アニメだけじゃない!昔から日本にいた妖怪の伝説を紹介!

お天気雨のことだけではない?実際に見た人もある狐の嫁入り

太陽は出ているのに雨が降る。いわゆる「お天気雨」ですが、このお天気雨のことを「狐の嫁入り」と言い、誰でも聞いたことがあるはずです。

狐の嫁入りは全国的に知られているのですが、地域によっては「狐の嫁取り」、「狐の祝言」など、呼び方が違うこともあります。

しかし何故、晴れなのに雨が降る状況を「狐の嫁入り」と言うのか、説明できる人は少ないはずです。言葉を調べても「日照り雨」や「日が出ているのに雨が降っていること」なんて説明ばかりでしょう。

そして大抵の場合、わからないまま「そう言うから…。」なんて、漠然としながら言葉を使っているはずです。

そもそも狐の嫁入りは、直接妖怪の仕業というよりも化けることができる狐の仕業という怪異と考えられる、不思議な出来事をも指しています。

昔、群馬で商人が仲間3人と夕暮れに歩いていると、はるか向こうから数多くの提灯がやってくるのが見えました。大名かと思って、高い所に登って(隠れて?)見ていると、提灯には紋所はなく、どうやら嫁入りの行列のようでした。その行列は、田畑の向こうの林へ消えて行きました。普通の大名行列とは明らかに違ったのです。

また、江戸時代、本多家の屋敷に婚礼があるという噂が立ちました。確かに夕暮れから婚礼家具を運ぶ様子があり、夜には提灯をつけた花嫁の乗り物と守護する者たちが門の中へと入って行きました。

しかし、誰が結婚したのか、回りの人間も誰もわからなかったので聞いてみたのですが、当の本多家の者は誰もそんな出来事を知りませんでした。実際は、嫁入りはなかったのです。

これらを狐の嫁入りと人々は呼んでいます。ここでわかるように、結婚式場は昔ありませんでした。その為、結婚する場合は、お嫁さんが嫁ぎ先へ提灯を携えて行列をなして行っていました。

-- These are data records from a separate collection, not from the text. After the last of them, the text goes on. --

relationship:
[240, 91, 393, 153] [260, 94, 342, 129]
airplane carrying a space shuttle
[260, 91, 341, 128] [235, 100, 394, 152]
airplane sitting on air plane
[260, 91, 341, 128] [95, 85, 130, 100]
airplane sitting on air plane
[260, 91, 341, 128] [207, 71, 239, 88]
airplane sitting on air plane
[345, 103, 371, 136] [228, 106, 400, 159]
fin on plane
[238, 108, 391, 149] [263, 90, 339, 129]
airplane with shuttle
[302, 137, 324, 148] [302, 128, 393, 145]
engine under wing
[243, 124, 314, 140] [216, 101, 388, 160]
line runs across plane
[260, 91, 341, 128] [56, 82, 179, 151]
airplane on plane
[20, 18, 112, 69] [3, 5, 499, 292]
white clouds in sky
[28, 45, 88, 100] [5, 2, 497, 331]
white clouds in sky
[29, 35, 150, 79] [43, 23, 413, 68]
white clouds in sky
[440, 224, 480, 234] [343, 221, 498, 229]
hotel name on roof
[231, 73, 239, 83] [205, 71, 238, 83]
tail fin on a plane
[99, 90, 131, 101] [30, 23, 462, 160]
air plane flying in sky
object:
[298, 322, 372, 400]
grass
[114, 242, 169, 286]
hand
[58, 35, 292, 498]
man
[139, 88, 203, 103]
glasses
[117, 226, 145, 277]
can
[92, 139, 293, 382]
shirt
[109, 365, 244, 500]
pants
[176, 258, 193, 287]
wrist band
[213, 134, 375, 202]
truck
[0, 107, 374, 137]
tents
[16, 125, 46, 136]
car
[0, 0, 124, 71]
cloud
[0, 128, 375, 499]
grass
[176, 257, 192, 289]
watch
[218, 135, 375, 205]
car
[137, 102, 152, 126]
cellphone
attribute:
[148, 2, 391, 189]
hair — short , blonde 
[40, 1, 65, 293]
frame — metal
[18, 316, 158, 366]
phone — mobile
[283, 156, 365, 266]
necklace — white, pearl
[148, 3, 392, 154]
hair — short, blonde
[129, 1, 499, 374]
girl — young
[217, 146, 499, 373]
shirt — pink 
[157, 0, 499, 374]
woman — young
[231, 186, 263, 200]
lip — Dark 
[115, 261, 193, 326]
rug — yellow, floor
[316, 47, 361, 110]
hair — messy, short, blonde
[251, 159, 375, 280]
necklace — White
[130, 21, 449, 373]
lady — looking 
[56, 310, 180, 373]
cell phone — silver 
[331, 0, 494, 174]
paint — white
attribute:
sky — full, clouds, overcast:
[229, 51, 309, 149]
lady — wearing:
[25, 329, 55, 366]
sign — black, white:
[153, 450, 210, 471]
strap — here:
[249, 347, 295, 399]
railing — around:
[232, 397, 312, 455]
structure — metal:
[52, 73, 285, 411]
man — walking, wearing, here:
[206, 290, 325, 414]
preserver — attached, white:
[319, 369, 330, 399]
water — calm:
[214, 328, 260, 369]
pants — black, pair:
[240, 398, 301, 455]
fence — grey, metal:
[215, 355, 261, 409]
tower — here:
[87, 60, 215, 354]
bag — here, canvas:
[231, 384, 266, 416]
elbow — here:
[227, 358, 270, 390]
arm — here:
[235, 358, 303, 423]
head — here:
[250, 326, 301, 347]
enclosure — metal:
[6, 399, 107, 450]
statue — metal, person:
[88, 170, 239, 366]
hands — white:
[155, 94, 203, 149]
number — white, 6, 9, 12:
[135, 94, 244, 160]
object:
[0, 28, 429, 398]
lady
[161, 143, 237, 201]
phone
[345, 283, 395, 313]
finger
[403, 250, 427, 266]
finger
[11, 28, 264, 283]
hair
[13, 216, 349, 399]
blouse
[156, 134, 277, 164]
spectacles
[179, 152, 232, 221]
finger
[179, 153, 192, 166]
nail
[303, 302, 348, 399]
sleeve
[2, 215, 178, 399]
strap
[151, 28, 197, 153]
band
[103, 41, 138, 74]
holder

元々、昔に行われていた嫁入り行列は、大抵夕方から夜にかけて祝言が行われるのですが、昔は農閑期になる冬場に行われることが多く、日が短い為、道中に提灯は欠かせないものでした。

狐が尾を打ちあって火を出す「狐火」という怪異があるのですが、狐が出す怪火と嫁入り行列の提灯の火が似ていることから、狐火が連なって現れるのを狐の嫁入りがあったと言います。そして、実際に狐の嫁入り行列を見たという目撃情報もあります。

それと天気雨の繋がりはわかりにくいのですが、いくつかの説があります。

晴れているのに雨というおかしな現象の為、狐に化かされているように感じて狐の嫁入りと言う、または、実際に行われている狐の嫁入り行列が人目につかないように、狐が雨を降らせているという説もあります。

悲しい伝承として残っている話もあります。

それは、戦国時代にある女性が結婚を約束した人がいたにもかかわらず、病死してしまいました。その無念が狐に乗り移った為、狐の嫁入り行列が目撃されるようになったという話。

別の伝承もあります。日照りに困った村が、雨乞の為に狐を生贄として捕まえることにしました。

人間に化けることのできる女狐を村の青年が嫁に迎えると騙して捕まえることにしたのですが、心を交わせるようになった青年はその女狐を逃がそうとします。しかし、村の魂胆を知っても女狐は、あえて逃げずに男と村の為に身を捧げます。

雨乞いの最中に天気だったのにも関わらず雨が降ったのは、その女狐の涙のようだ、という悲しい話です。

天気雨には隠れた逸話や伝承がいくつもあるのは、それだけ狐と人間が密接であることの証拠かもしれません。

新潟では「狐の嫁入り屋敷」という施設があるようで、狐の化粧体験や狐のお面づくり体験もできるようです。行ってみると面白いかもしれません。